Celebrating Robert Wilson's birthday with essays, interviews, a frog, and a sharkshin shoe
On the occasion of Robert Wilson’s 70th birthday, last October, the multitalented, often underappreciated, largely misunderstood artist generated a flurry of activity. His Threepenny Opera was performed at the Brooklyn Academy of Music that same month, and his hyperreal video portrait of dancer Roberto Bolle debuted at New York’s Center548 last winter. There was a show at Paula Cooper Gallery in New York devoted to Wilson’s performance pieces at his loft between 1967 and 1975, and a new film about the artist by Sacha Goldman, Rememberemember. Wilson’s Waco-Watermill- World, recently premiered at ZKM in Karlsruhe, Germany.
Meanwhile, helping to sum up the complicated man is Robert Wilson from Within, a profusely illustrated book edited by literary scholar Margery Arent Safir. Her quirky compilation is made up of some 25 contributions in the form of essays, interviews, and creative exercises.
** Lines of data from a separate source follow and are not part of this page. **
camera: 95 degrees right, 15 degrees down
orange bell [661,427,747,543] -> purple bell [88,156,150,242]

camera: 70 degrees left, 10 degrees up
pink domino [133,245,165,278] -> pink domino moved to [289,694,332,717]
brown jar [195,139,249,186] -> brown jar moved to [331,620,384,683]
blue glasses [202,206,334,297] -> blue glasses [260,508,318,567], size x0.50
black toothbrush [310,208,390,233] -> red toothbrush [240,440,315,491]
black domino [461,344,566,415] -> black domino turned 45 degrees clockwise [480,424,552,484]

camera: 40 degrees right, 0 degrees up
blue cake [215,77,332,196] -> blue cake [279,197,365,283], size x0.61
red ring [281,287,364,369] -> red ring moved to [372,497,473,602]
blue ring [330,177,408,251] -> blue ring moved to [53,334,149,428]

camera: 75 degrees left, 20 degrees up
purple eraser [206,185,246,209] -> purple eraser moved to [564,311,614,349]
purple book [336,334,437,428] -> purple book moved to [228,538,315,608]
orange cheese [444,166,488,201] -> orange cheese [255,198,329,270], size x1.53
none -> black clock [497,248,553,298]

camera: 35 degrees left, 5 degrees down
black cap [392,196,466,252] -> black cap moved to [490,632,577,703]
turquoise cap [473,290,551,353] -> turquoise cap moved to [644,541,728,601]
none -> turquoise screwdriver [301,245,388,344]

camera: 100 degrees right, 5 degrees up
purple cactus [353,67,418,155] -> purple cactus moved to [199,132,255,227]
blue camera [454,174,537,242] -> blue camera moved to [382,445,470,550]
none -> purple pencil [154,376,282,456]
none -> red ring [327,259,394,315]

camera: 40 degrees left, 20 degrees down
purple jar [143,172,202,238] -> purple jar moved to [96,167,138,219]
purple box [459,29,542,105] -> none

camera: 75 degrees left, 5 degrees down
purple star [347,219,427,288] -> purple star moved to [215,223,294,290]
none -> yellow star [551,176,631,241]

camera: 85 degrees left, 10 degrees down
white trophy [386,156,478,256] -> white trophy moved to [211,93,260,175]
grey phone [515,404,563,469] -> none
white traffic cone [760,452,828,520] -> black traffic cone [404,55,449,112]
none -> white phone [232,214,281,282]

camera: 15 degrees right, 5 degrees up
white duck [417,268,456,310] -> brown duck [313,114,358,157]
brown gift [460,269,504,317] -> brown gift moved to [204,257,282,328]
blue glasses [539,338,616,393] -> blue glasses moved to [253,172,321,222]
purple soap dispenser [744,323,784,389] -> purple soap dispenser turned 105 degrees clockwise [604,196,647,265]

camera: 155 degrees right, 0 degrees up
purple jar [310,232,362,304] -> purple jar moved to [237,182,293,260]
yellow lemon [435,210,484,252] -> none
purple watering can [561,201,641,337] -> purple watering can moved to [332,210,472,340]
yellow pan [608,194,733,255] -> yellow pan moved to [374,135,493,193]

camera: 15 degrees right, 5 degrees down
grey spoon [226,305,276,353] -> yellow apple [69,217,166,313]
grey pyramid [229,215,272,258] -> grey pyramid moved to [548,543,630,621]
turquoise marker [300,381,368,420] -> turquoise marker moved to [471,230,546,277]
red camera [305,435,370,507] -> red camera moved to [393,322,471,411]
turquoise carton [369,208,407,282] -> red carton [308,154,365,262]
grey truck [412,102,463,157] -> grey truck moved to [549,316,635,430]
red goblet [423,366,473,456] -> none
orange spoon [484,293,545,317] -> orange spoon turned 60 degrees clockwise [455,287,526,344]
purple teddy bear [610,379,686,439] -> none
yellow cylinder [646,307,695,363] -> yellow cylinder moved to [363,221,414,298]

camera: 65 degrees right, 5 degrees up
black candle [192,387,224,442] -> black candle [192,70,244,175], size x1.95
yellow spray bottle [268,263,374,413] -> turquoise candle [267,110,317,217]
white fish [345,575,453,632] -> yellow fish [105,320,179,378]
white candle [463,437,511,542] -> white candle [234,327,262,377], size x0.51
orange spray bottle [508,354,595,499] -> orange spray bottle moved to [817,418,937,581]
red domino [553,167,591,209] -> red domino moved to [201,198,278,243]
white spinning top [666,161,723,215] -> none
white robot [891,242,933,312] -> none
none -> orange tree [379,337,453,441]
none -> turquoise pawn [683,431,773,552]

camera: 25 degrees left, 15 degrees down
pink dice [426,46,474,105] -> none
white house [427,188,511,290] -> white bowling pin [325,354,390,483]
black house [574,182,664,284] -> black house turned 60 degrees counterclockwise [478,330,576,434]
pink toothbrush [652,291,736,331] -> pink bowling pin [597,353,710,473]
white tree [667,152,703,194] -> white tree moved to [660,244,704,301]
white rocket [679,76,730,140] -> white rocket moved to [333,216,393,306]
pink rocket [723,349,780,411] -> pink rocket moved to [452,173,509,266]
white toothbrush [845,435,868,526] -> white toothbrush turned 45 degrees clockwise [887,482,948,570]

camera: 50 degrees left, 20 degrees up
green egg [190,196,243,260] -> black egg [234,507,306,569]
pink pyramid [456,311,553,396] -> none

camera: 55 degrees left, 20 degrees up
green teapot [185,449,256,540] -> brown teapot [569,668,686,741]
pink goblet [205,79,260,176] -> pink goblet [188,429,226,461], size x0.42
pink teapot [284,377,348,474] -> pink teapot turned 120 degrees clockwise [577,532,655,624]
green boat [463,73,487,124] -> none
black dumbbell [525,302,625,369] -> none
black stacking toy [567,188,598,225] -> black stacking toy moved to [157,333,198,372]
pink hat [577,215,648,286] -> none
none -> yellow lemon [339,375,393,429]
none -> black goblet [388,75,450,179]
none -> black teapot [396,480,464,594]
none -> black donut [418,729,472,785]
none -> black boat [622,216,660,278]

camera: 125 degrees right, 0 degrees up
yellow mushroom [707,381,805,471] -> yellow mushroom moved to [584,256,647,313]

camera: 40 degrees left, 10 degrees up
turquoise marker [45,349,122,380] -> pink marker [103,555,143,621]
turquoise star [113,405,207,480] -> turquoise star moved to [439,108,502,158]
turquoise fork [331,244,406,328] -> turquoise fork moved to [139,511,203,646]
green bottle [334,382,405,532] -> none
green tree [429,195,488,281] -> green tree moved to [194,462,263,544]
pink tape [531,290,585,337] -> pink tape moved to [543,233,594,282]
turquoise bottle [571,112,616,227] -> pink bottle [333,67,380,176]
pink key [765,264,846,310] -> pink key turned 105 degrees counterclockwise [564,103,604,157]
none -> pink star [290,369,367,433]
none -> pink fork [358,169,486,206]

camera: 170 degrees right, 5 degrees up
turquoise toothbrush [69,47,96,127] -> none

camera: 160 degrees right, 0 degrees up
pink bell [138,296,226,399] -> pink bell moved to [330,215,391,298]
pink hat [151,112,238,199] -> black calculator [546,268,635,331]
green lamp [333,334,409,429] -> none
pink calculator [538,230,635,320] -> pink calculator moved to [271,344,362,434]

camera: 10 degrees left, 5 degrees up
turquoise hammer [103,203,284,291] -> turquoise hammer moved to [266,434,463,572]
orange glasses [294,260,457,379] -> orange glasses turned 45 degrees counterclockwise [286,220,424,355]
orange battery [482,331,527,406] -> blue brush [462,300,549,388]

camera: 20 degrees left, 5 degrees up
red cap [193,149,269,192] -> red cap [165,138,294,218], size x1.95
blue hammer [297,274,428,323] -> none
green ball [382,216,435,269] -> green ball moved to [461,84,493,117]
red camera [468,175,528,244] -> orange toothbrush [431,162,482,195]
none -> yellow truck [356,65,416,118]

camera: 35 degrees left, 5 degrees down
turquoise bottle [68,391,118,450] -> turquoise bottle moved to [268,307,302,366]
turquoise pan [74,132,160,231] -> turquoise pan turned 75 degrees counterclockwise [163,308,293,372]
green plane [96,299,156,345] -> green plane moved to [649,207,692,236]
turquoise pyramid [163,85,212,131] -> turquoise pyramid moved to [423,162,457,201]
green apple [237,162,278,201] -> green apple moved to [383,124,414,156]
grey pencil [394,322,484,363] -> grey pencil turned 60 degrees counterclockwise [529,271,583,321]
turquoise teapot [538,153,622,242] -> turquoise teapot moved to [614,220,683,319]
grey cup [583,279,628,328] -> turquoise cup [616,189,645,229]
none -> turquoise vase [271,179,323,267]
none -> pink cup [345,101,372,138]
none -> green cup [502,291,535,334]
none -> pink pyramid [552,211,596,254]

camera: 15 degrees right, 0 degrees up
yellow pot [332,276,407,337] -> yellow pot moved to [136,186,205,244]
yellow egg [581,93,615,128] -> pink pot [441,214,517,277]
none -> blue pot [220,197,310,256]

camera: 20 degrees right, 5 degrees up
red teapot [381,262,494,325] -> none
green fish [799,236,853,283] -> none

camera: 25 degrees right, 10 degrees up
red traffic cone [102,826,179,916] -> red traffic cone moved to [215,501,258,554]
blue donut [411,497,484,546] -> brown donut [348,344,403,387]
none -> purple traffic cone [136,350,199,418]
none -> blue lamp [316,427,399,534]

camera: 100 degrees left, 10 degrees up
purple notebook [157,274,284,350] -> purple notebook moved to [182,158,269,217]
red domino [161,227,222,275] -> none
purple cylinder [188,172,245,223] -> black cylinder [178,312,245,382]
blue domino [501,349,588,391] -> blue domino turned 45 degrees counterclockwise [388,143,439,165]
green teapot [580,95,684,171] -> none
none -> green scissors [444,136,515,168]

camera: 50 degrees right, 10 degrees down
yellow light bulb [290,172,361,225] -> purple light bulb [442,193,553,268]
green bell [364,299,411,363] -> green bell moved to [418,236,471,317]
Among the writers are such familiar cultural dignitaries as Marina Abramovic, Philip Glass, Rufus Wainwright, and John Rockwell, as well as Nobel laureate Gao Xingjian and actress Isabelle Huppert.
In the book, Dutch fashion team Viktor & Rolf presents a tiny Wilsonian allegory about the subtle communication between an introverted frog and some water lilies that conspire to dance for him, “swaying their stems to a sudden gust of wind” and shivering “rhythmically to the sound of a sudden rain shower.” Watching this performance, “the frog smiled. How could they have guessed his thoughts?”
Wilson’s way of looking is “a state of perception that passes through the skin as well as through the ears, where the inexpressible rules, where coldness mingles naturally with voluptuous pleasure,” writes French actor and director Charles Chemin. “Things don’t have to have strict meanings; people don’t need definitions.”
As Wilson explains here, “The reason I work as an artist is to ask questions, that is, to say, ‘What is it?’ and not to say what something is, for if we know what it is that we’re doing, there’s no reason to do it.”
Altogether, a rounded portrait emerges, ending with a chapter in which Safir asks Wilson to choose objects that have personal importance for him and to comment on them. These include Robert Mapplethorpe’s 1977 portrait of choreographer Lucinda Childs (she is “at once icy cold and hot”), a terra-cotta statue of a Han dancer, a photo of poet and dance critic Edwin Denby (who “actually saw what was onstage, and not what was in his mind”), and a sharkskin shoe once owned by ballet dancer Rudolf Nureyev.
Safir directs the Arts Arena at the American University of Paris, which published the book. It’s a place that promotes activities across the cultural landscape, and Wilson is the quintessential cross-culturist. Safir introduces the book via Argentine writer Julio Cortázar’s avant-garde novel Hopscotch, equating the spirit and characters of the story with Wilson. Wilson, she says, is “not intellectual; he’s intuitive.” He is, as one character in Hopscotch describes another, “a Vieira da Silva,” referring to the Portuguese painter of unfathomable mazelike abstractions, and “not a Mondrian,” she adds.
What Safir believes Robert Wilson from Within brings out is “the violence beneath the exquisite beauty” in Wilson’s work, as well as “his playfulness and absurdity, his perversity and humor—there’s a rabbit, a panther,” she says. “It’s like vaudeville.”